Dalla Croazia arriva un bel libro-documento della scrittrice Tatjana Gromača, una storia particolare-universale perché attraverso un punto di vista individuale amplia il cerchio della narrazione fino a raccontare la sofferenza di un popolo intero, con una inquietante affinità tra la triste condizione della protagonista e l’instabilità politica dei Balcani negli anni Novanta.

L’approccio stilistico di “Creature di dio” (Oltre edizioni, 2016) è poetico e originale; il narrare è trattato quasi con la freddezza dell’entomologo, con un ritrarsi del linguaggio che si avvicina alla reticenza e al silenzio. Si racconta di una donna malata, e di rimando del marito che potremmo definire un’anima buona in mezzo a un mondo di lupi, due anime vaste come la steppa russa ma ristrette dalla paura e dalle regole del loro ambiente.

La vita della donna, che è stata costretta a dieci anni in ospedale per via della sua fragilità mentale, peggiora con lo scoppio della guerra quando per le sue “origini orientali” viene additata come diversa; ne consegue un disagio per l’emarginazione, che cerca di esorcizzare con un eccesso di allegria, tolta la quale resta l’incapacità di vivere. Con la sua borsa della spesa piena di verdure, arma pacifica verso l’odio del prossimo, e il suo “buongiorno” offerto a tutti, si scontra con un muro di diffidenza e ostilità, benché fino ad allora fosse stata popolare tra il vicinato in virtù della sua bravura nel canto e nel ballo.

Ecco che dove c’era convivenza pacifica subentra il conflitto e l’odio tra gruppi diretto da un fanatico anelito alla purezza. Sembra il farsi e il disfarsi della storia, e con essa anche della geografia, con i confini dell’esistenza che franano sotto i piedi per risorgere instabili in altri luoghi, confondendo le menti e generando conflitti.

Sotto le pressioni di ideologie avvelenatrici e di falsi miti, la donna si rifugia in un sudario di sonni prolungati, di lunghi periodi passati a letto a dormire, alternati a ricoveri in ospedali, che diventa quasi un rifugio edenico, una sorta di montagna incantata dove trovare un nuovo equilibrio.

La sua è una malattia quasi mistica, in una vita polverosa e sgualcita, uno spaesamento dell’anima per la perdita di ogni centro stabile precedente. Ed è anche una smemoratezza, un non voler ricordare che quella guerra, quelli assassini, quelle violenze, stupri, stragi sono la conseguenza di ciò che arriva da lontano, dal dopoguerra, quando il vaso di Pandora delle divisioni etniche fu solo parzialmente e precariamente chiuso, ma che adesso tracima nuovamente a portare distruzione.

Paradossalmente, nel romanzo non si da credito a chi dice che si sta ripetendo l’orrore della guerra mondiale, con le stesse purghe e delitti, nessuno ne vuole sapere - neanche questa volta ci sarà insegnamento o saggezza.
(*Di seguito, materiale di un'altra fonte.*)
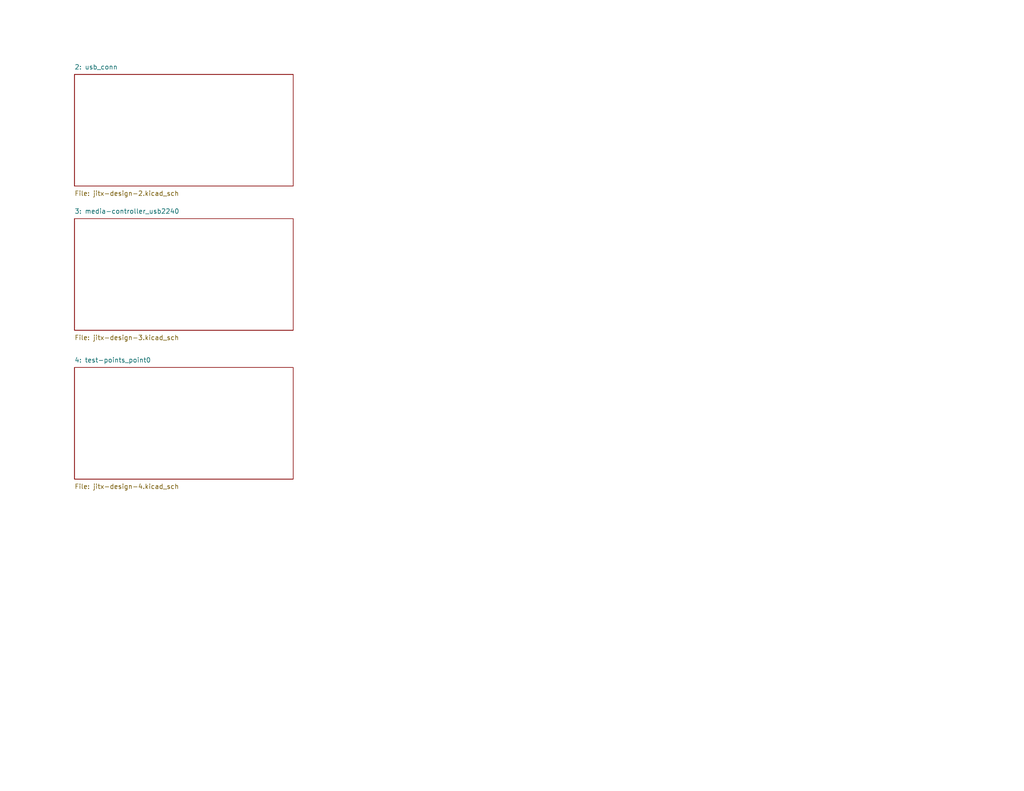
<source format=kicad_sch>

(kicad_sch
  (version 20230121)
  (generator jitx)
  (uuid 219df102-d28d-b743-245e-efc9439ef913)
  (paper "A")
                         
  
  

  (sheet (at 20.32 20.32) (size 59.69 30.48)
    (stroke (width 0.1524) (type solid) (color 0 0 0 0))
    (fill (color 0 0 0 0.0000))
    (uuid 769e5753-ecff-ff7d-9bbd-16372ff6c879)
    (property "Sheet name" "2: usb_conn" (id 0) (at 20.32 19.05 0)
      (effects (font (size 1.27 1.27)) (justify left bottom)))
    (property "Sheet file" "jitx-design-2.kicad_sch" (id 1) (at 20.32 52.07 0)
      (effects (font (size 1.27 1.27)) (justify left top)))
    (instances
      (project "jitx-design"
        (path "/219df102-d28d-b743-245e-efc9439ef913" (page "2"))
      )
    )
  )

  (sheet (at 20.32 59.69) (size 59.69 30.48)
    (stroke (width 0.1524) (type solid) (color 0 0 0 0))
    (fill (color 0 0 0 0.0000))
    (uuid 7821f7a4-2252-574c-ca60-454d6810d138)
    (property "Sheet name" "3: media-controller_usb2240" (id 0) (at 20.32 58.42 0)
      (effects (font (size 1.27 1.27)) (justify left bottom)))
    (property "Sheet file" "jitx-design-3.kicad_sch" (id 1) (at 20.32 91.44 0)
      (effects (font (size 1.27 1.27)) (justify left top)))
    (instances
      (project "jitx-design"
        (path "/219df102-d28d-b743-245e-efc9439ef913" (page "3"))
      )
    )
  )

  (sheet (at 20.32 100.33) (size 59.69 30.48)
    (stroke (width 0.1524) (type solid) (color 0 0 0 0))
    (fill (color 0 0 0 0.0000))
    (uuid eaa54a66-2ef3-f9f9-2de2-c2b1b388013e)
    (property "Sheet name" "4: test-points_point0" (id 0) (at 20.32 99.06 0)
      (effects (font (size 1.27 1.27)) (justify left bottom)))
    (property "Sheet file" "jitx-design-4.kicad_sch" (id 1) (at 20.32 132.08 0)
      (effects (font (size 1.27 1.27)) (justify left top)))
    (instances
      (project "jitx-design"
        (path "/219df102-d28d-b743-245e-efc9439ef913" (page "4"))
      )
    )
  )
  (sheet_instances (path "/" (page "1")))
)

</source>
Sembra una coazione a ripetere gli stessi errori, a far sì che si ricada nei baratri della storia, come sonnambuli con la mente accecata, come un “Minotauro” cattivo e selvatico che con la sua irrazionalità vuole distruggere ogni progetto ragionevole di pace.

Finita la guerra, si racconta di un intero Paese inondato da psicofarmaci, necessari per placare le nuove ansie dovute al ricordo del sangue e alla drammatica, ineluttabile discesa nel “moderno”, con le sue contraddizioni e le sue accelerazioni viste come valore. Nascono nuovi miti, come la visita al supermercato, una piccola epopea, quasi un rito religioso, punta di diamante del “nuovo” a cui tutti si accordano.

E allora cosa ci testimonia il commovente romanzo di Gromaca? Può esserci una medicina per il male della storia? Forse è nella comunicazione. Bisogna parlare, fare i conti con quello che è stato, far emergere ciò che è sommerso, perché, come diceva Primo Levi, se il male “è successo una volta può risuccede”. Ci vogliono autocoscienza e sapersi calare nei fatti con rispetto e senso critico, bisogna essere non sedicenti uomini, ma “uomini sul serio” - come diceva lo storico croato del Rinascimento Marino Darsa. E allora una volta che si avrà la capacità di vivere la propria identità, in una società in cui i vari attori riconoscano equi termini di cooperazione ragionevole, si potrà tornare a una normalità che può essere estesa a ogni aspetto della società.